There are dozens of components that use the output of the object detection model, each of which requires a different accuracy and recall level that is set based on the existing model. However, the new model may work differently in different ways. For example, the output potential distribution may be biased or larger than the larger value. While average performance is good, it can be worse for a certain group like big cars. To avoid these constraints, the team calibrates the probabilities and tests the regression in a multi-layered data set.
Monitoring trainable software components poses a different challenge than standard software monitoring. There is little concern about estimated time or memory usage, as these are mostly constant.
However, the dataset shift becomes the primary concern – the data distribution model used to train the model differs from where it is currently deployed.
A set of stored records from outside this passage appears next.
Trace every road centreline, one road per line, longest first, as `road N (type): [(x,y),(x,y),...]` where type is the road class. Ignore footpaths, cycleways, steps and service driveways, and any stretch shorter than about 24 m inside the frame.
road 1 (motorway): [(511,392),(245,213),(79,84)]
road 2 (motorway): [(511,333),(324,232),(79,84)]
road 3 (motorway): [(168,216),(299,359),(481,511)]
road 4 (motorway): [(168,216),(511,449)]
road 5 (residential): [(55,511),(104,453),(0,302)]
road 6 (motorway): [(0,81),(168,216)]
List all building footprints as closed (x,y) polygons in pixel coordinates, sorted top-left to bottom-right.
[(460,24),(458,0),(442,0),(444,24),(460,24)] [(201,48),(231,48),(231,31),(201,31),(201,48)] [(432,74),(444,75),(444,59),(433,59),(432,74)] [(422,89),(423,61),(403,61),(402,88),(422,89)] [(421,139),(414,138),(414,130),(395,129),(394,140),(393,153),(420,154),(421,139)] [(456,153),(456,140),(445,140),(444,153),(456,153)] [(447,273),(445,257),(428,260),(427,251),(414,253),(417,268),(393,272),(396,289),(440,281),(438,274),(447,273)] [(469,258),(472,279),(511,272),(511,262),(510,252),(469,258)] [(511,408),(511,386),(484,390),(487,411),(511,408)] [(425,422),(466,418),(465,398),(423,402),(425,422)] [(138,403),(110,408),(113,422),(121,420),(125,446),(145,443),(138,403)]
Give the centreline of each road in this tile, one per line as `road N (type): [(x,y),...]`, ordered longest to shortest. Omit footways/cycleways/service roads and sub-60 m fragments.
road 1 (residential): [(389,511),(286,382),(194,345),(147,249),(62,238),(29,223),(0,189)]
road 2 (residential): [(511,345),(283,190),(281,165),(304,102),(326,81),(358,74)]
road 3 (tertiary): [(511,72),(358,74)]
For example, an electric scooter may suddenly run on the sidewalk. If the model does not consider this category, it will take a long time to classify the model correctly. The information obtained from the Object Detection module will not agree with other sensitive information, which will require the help of human operators and thus reduce the delivery.
Neural networks give Starship robots the ability to stay safe at road crossings by avoiding obstacles like cars, and on the pavement by understanding the different aspects that people and other obstacles can choose.
Starship robots achieve this using cheap hardware that faces many engineering challenges but makes robot delivery a powerful reality. Starship’s robots are delivering the original seven days a week in multiple cities around the world, and are delighted to see how our technology continues to bring additional benefits to people’s lives.